W momencie publikacji tego tekstu film zebrał 137 recenzji na portalu Rotten Tomatoes. 70% z nich jest pozytywnych, a krytycy podkreślają kilka szczególnie wyróżniających się elementów.
Jednym z nich jest swoiste nowatorstwo Lany Wachowski. Recenzenci zauważają, że reżyserka po raz kolejny przełamała bariery i pokazała, że w kinematografii praktycznie nie ma rzeczy niemożliwych. Nie trzeba zatem trzymać się utartych schematów, aby ukazać coś wartościowego, a zarazem świeżego.

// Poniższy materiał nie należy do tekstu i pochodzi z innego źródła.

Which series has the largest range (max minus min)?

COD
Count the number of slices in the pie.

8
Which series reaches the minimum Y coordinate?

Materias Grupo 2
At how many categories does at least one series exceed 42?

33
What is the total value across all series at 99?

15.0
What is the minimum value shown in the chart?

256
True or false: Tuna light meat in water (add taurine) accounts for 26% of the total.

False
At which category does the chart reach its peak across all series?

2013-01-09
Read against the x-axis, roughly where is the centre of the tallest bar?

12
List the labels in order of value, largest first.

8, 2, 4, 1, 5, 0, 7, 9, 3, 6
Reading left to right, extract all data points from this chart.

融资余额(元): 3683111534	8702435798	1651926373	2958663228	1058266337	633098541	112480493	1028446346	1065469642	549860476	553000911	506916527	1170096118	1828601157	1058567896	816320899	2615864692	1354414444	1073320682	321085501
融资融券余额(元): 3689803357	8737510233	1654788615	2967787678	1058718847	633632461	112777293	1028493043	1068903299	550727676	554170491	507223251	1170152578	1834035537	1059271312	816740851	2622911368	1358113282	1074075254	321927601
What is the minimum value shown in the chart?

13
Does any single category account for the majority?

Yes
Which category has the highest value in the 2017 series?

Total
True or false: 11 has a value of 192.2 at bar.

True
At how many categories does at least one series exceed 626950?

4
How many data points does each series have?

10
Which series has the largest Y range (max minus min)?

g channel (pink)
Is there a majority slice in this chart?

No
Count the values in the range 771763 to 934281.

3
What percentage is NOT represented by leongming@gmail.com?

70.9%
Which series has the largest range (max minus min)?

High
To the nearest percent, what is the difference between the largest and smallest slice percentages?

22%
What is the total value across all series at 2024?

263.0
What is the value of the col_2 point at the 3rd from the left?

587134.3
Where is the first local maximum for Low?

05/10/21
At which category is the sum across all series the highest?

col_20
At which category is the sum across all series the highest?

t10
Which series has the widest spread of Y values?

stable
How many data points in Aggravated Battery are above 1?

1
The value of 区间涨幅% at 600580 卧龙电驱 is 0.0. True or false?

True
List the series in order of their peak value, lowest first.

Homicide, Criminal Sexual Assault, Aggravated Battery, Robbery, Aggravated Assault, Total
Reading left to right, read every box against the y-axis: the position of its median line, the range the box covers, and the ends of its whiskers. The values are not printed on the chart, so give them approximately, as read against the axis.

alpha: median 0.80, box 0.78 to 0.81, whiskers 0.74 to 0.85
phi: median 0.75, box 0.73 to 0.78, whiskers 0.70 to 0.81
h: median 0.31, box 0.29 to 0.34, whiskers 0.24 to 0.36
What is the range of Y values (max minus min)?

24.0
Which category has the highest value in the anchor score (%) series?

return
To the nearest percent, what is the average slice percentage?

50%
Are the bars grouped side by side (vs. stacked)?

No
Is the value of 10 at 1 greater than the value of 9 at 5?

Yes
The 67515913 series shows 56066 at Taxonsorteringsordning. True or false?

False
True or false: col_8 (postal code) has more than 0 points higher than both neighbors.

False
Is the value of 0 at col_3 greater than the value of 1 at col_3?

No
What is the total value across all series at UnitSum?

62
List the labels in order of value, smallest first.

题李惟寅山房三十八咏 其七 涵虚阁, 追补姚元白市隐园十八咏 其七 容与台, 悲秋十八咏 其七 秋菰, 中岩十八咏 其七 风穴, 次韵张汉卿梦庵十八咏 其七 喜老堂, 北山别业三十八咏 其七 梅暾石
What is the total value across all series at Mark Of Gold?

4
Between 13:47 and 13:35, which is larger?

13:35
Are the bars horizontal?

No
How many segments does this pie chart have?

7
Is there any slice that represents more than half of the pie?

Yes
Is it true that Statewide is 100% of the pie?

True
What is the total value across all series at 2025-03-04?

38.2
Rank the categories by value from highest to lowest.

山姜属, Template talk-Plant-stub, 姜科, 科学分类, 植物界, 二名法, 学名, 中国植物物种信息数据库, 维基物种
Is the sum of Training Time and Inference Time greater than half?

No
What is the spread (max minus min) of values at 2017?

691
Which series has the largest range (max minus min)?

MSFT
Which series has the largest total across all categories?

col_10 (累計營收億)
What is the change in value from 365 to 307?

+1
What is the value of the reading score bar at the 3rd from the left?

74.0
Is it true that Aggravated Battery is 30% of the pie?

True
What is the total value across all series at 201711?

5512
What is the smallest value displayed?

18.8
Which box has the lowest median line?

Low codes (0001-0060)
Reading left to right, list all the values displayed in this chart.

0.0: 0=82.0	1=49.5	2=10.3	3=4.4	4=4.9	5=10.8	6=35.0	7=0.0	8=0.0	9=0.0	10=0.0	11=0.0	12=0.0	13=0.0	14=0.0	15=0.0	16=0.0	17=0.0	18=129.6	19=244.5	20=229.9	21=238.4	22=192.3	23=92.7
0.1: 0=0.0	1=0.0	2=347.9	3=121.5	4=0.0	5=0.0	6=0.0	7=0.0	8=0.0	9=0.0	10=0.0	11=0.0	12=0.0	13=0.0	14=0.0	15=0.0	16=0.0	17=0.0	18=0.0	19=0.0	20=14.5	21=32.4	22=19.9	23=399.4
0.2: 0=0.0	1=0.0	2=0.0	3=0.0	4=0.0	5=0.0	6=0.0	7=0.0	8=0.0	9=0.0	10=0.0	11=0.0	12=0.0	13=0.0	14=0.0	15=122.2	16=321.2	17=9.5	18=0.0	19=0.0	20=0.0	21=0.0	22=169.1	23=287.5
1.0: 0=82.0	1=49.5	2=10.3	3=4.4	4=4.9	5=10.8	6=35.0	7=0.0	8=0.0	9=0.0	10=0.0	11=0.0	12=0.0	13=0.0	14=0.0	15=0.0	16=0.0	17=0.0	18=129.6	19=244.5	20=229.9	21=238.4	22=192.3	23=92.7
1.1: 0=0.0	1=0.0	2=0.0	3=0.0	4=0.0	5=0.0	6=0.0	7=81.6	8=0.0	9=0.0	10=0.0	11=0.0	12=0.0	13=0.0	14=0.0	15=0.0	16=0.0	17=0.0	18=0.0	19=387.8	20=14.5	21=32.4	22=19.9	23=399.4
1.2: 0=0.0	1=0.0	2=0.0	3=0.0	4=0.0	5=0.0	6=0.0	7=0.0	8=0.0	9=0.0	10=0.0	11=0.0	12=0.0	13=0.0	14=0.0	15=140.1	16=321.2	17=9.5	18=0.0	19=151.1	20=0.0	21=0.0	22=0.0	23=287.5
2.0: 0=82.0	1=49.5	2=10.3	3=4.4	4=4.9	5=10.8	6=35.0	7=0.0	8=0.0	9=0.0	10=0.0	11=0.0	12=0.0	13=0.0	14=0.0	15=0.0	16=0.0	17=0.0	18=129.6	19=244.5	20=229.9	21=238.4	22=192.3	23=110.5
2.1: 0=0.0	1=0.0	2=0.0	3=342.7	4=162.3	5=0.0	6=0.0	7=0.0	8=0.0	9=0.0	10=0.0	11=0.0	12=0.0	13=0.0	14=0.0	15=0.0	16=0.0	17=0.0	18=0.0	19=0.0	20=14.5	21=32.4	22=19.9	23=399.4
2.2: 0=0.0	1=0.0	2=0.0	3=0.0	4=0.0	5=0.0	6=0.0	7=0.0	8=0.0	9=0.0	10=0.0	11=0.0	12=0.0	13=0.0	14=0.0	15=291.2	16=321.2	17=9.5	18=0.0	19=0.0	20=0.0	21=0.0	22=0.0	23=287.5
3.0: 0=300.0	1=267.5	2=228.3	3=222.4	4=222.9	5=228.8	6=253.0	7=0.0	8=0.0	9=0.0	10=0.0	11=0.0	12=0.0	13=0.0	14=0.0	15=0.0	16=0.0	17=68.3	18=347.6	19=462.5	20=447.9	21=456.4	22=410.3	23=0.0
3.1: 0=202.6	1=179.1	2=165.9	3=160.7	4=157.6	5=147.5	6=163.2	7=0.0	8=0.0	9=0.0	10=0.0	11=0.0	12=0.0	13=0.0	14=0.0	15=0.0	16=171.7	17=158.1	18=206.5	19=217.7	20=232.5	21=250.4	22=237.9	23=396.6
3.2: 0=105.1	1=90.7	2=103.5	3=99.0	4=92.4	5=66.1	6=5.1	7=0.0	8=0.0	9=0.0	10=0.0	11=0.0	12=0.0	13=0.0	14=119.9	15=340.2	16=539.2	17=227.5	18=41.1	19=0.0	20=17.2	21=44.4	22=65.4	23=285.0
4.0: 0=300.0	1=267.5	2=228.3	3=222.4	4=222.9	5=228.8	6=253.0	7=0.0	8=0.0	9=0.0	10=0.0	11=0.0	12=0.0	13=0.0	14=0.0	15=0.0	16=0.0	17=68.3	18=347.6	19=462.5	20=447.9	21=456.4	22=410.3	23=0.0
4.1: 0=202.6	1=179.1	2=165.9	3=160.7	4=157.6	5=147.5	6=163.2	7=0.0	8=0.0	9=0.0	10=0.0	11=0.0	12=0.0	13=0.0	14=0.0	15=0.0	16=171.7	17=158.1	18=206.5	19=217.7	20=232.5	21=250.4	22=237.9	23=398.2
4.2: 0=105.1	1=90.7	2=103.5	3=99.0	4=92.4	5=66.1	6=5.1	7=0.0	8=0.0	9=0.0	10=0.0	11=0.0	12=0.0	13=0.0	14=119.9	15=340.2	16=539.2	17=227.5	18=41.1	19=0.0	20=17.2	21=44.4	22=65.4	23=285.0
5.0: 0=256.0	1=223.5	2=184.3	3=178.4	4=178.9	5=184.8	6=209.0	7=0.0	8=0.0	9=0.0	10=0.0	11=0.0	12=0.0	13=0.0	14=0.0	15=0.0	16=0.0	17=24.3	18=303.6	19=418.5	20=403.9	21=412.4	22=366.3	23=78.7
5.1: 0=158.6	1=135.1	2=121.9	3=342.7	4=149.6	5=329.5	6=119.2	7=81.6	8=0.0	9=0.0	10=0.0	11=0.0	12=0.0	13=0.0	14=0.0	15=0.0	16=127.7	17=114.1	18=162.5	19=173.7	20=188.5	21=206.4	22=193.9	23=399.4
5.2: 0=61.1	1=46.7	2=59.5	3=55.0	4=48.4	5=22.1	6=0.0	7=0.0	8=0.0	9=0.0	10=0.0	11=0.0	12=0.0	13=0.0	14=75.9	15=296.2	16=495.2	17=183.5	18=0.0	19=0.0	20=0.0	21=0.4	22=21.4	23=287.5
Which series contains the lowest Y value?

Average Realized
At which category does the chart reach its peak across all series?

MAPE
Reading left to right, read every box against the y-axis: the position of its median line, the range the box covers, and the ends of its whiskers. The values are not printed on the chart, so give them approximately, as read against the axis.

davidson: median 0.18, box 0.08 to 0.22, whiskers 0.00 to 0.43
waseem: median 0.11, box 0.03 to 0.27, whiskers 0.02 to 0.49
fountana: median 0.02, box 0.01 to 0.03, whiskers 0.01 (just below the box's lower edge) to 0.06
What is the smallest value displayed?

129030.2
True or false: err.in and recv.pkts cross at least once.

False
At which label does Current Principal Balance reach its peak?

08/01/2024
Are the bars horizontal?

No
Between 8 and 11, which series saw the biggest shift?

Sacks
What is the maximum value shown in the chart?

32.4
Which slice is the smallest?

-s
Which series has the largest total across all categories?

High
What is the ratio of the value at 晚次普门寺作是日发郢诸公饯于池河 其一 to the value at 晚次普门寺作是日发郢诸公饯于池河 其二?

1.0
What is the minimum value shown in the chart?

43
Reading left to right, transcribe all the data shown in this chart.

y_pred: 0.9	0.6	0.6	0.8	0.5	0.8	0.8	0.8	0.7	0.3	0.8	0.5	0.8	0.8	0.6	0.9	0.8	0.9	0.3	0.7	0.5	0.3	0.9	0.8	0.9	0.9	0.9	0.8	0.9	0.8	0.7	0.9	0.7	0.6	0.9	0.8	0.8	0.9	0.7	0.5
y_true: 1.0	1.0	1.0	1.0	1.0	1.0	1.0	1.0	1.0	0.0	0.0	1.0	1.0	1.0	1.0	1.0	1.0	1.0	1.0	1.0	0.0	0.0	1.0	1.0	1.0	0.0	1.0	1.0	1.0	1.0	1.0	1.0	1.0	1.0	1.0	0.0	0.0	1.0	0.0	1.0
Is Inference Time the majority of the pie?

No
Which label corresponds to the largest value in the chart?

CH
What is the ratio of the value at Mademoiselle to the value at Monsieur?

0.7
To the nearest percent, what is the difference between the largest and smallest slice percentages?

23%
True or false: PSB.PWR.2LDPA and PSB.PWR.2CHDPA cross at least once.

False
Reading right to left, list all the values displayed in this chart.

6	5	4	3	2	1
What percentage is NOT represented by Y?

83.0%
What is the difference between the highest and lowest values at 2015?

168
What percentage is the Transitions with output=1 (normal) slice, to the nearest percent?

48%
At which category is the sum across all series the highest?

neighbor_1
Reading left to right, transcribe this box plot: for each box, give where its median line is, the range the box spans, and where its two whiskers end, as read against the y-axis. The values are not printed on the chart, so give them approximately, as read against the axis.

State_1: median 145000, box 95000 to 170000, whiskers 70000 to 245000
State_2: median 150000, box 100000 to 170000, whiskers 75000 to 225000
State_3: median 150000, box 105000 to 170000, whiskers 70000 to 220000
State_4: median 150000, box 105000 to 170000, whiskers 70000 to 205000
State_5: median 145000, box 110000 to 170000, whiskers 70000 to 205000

Z uznaniem spotkał się również wątek miłości pomiędzy Neo i Trinity. To na tym w istocie skupia się fabuła produkcji. Ten motyw rekompensuje fanom nieco mniej widowiskowe sceny akcji czy pewne zawiłości fabularne; jest to bowiem właśnie ta filmowa miłość, która ostatecznie przezwycięża wszelkie napotkane przeszkody.
Krytycy chwalą także poszczególne występy aktorskie. Na uznanie zasłużyli Keanu Reeves i Carrie-Anne Moss powracający w rolach Neo i Trinity. Z nowych bohaterów wyróżniono Jessicę Henwick jako Bugs. Choć początkowo obawiano się filmu bez Laurence’a Fishburne’a, ostatecznie także Yahya Abdul-Mateen II jako nowa wersja Morfeusza zebrał pozytywne opinie.
Jednym ze wskazywanych minusów produkcji jest jej przywiązanie do filozoficznego wydźwięku i motywu déjà vu. Czwarta część Matrixa jest w tym zbyt zawiła, aby można było w pełni czerpać przyjemność z seansu. W istocie, odpowiedni charakter nadano tutaj nawet samemu faktowi powstania filmu, co może odstraszyć widzów nastawionych przede wszystkim na rozrywkę.
Jeśli sami jesteście ciekawi, jak Lanie Wachowski udało się kontynuować dzieło w pojedynkę, Matrix Zmartwychwstania obejrzycie od dzisiaj w kinach.